WhatsApp Pay's India head Manesh Mahatme has resigned and he is likely to return to his previous employer, Amazon, after a stint of 18 months at Meta-owned WhatsApp, said a report by Moneycontrol on Thursday. Mahatme had joined WhatsApp Pay in April 2021 and left in September 2022, according to his LinkedIn profile.
"Manesh has played an important role in expanding the access to 'payments on WhatsApp' in India, and we wish him every success for his future endeavours. Payments on WhatsApp is a priority for Meta and we will continue to innovate and drive momentum as part of our broader efforts to bring the 'next 500 million Indians' onto the digital payments ecosystem," a Meta spokesperson told ABP Live in a statement.
Before joining WhatsApp, Mahatme was a director and board member of Amazon Pay India for nearly seven years, where he led a team of senior product, engineering, business development, and sales leaders in developing the company's payment experience both on and off Amazon, the report added.
Mahatme's departure from the company comes after WhatsApp Pay failed to click in the country and compete with other digital payment platforms. Since its inception in the country, the UPI-based payment service from WhatsApp, the most popular messaging platform in the world, has been hampered by restrictions on its user base.
WhatsApp Pay was launched in India with restrictions -- the National Payments Corporation of India (NPCI) granted WhatsApp approval in November 2020 to go live on UPI in a graded manner, with a cap of 20 million users to start off with. The number was later increased to 40 million. NPCI later approved WhatsApp to add another 60 million users on UPI, taking the total base to 100 million.
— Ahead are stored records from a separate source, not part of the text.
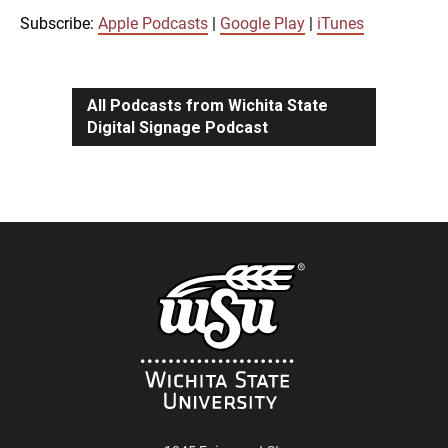
iTunes
Subscribe:
Apple Podcasts
|
Google Play
|
iTunes
LINK
RSS FEED
All Podcasts from Wichita State
Digital Signage Podcast
EMBED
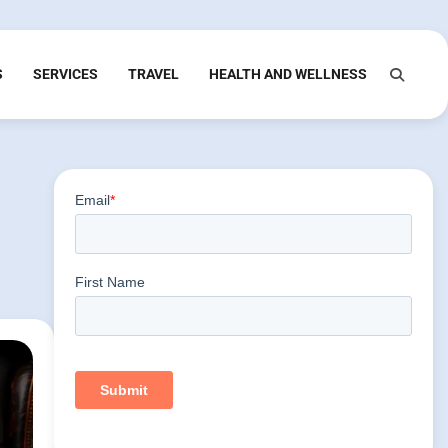
S
SERVICES
TRAVEL
HEALTH AND WELLNESS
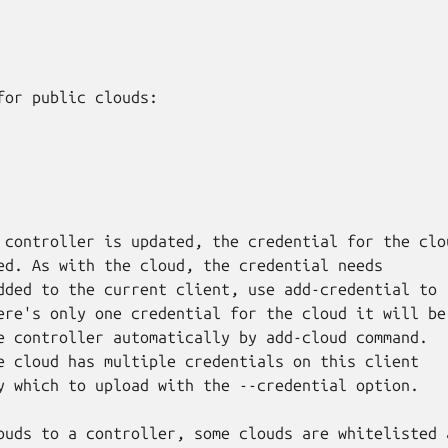
for public clouds:

 controller is updated, the credential for the clou
ed. As with the cloud, the credential needs

dded to the current client, use add-credential to

ere's only one credential for the cloud it will be

e controller automatically by add-cloud command.

e cloud has multiple credentials on this client

y which to upload with the --credential option.

ouds to a controller, some clouds are whitelisted 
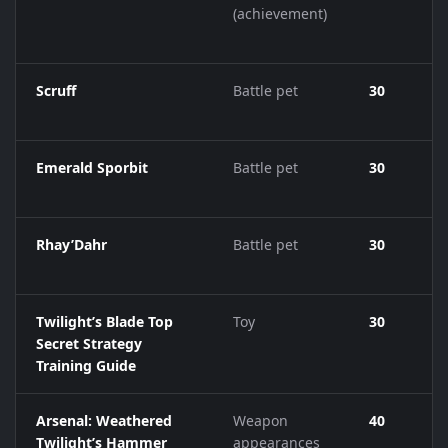
(achievement)
Scruff
Battle pet
30
Emerald Sporbit
Battle pet
30
Rhay’Dahr
Battle pet
30
Twilight’s Blade Top
Toy
30
Secret Strategy
Training Guide
Arsenal: Weathered
Weapon
40
Twilight’s Hammer
appearances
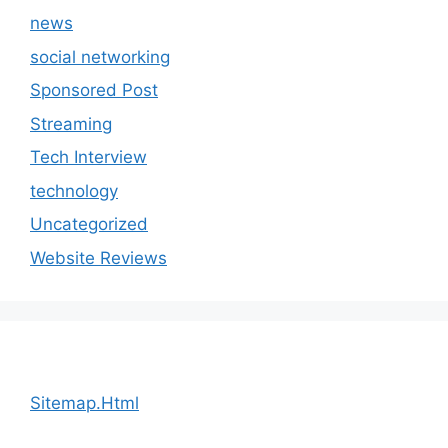
news
social networking
Sponsored Post
Streaming
Tech Interview
technology
Uncategorized
Website Reviews
Sitemap.Html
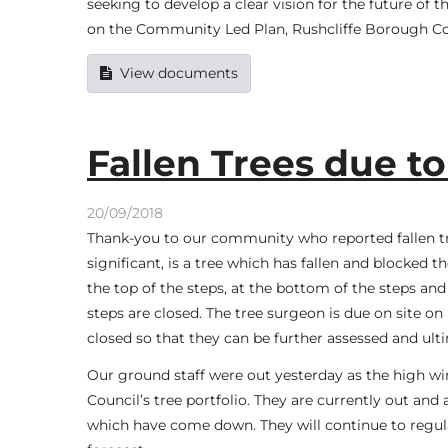
seeking to develop a clear vision for the future of
on the Community Led Plan, Rushcliffe Borough C
View documents
Fallen Trees due to
20/09/2018
Thank-you to our community who reported fallen tr
significant, is a tree which has fallen and blocked
the top of the steps, at the bottom of the steps a
steps are closed. The tree surgeon is due on site 
closed so that they can be further assessed and ult
Our ground staff were out yesterday as the high wi
Council’s tree portfolio. They are currently out an
which have come down. They will continue to regula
Meta-owned WhatsApp has been running its UPI-based payment system, WhatsApp Pay in beta mode since 2018 in India, with 1 million users. Among other roadblocks to the platform were Reserve Bank of India’s (RBI) data localisation norms for payment providers in the country. In an affidavit filed by RBI, Supreme Court in 2020, NPCI had told the RBI that it was satisfied with WhatsApp’s compliance with the regulator’s data storage rules and was good to go live on the UPI platform.